## Work to complete
Show each line of the records below where the word "Coleman" occurs.

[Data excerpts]
BEGIN
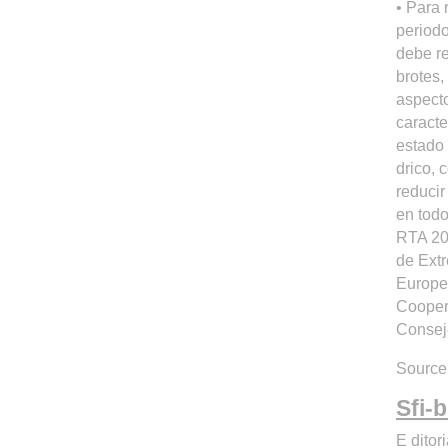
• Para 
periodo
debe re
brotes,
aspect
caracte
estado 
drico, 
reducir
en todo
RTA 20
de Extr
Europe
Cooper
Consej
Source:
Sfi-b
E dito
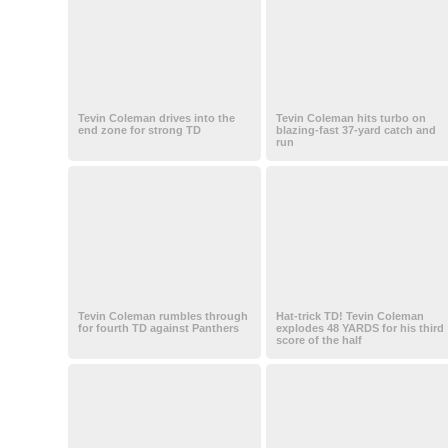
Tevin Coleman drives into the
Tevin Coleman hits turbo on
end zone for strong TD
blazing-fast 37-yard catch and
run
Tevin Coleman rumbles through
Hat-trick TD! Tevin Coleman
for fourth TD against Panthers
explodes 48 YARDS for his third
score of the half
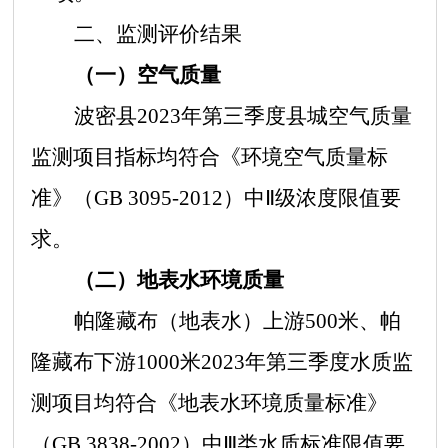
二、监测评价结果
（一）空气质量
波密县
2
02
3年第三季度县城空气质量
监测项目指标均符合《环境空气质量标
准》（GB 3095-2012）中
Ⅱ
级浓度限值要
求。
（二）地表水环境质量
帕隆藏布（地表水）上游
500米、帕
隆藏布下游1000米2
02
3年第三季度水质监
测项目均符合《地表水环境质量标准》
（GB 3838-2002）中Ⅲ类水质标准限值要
END
BEGIN
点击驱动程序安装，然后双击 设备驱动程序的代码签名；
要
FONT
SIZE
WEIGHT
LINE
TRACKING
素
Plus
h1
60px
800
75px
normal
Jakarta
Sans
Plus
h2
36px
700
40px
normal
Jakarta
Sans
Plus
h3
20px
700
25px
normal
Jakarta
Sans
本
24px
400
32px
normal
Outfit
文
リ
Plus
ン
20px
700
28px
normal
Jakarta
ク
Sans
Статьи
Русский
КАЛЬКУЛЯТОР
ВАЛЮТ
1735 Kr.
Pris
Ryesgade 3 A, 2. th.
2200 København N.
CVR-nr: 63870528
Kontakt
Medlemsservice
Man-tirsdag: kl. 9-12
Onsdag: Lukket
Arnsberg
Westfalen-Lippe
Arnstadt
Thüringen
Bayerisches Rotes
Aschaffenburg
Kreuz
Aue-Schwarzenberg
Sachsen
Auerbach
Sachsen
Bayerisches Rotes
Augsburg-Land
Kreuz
END
BEGIN
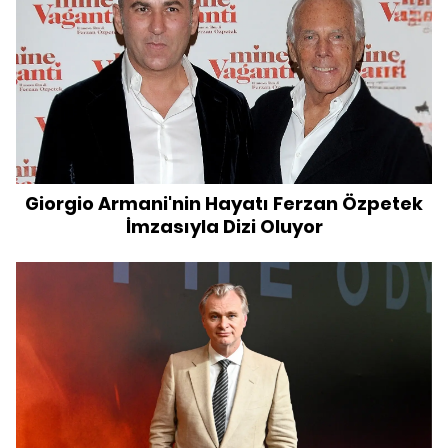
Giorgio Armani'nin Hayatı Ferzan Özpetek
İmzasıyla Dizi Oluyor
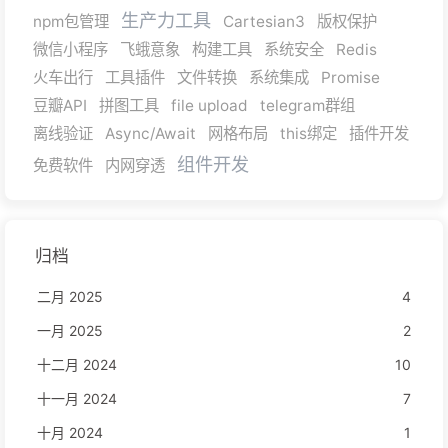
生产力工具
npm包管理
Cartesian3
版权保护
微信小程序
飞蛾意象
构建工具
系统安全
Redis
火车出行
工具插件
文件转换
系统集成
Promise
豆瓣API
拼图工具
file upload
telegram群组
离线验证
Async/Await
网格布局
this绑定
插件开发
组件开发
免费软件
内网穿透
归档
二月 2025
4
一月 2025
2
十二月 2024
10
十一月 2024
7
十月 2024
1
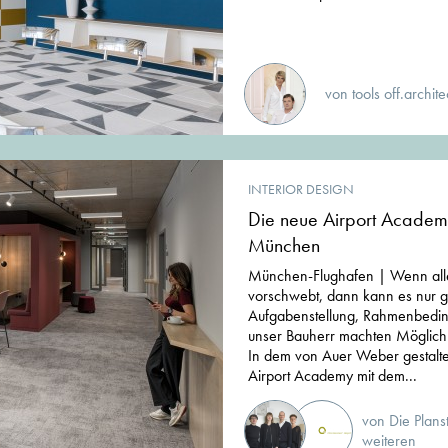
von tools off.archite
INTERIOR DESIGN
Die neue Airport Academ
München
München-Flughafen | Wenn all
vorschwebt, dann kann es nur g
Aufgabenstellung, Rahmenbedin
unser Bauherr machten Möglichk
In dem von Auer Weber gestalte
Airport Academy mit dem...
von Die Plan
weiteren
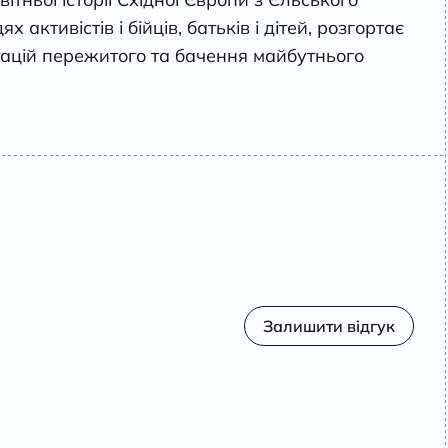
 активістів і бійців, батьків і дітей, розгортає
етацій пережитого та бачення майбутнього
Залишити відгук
END
## Exercise result
Tevin Coleman drives into the
Tevin Coleman hits turbo on
Tevin Coleman rumbles through
Hat-trick TD! Tevin Coleman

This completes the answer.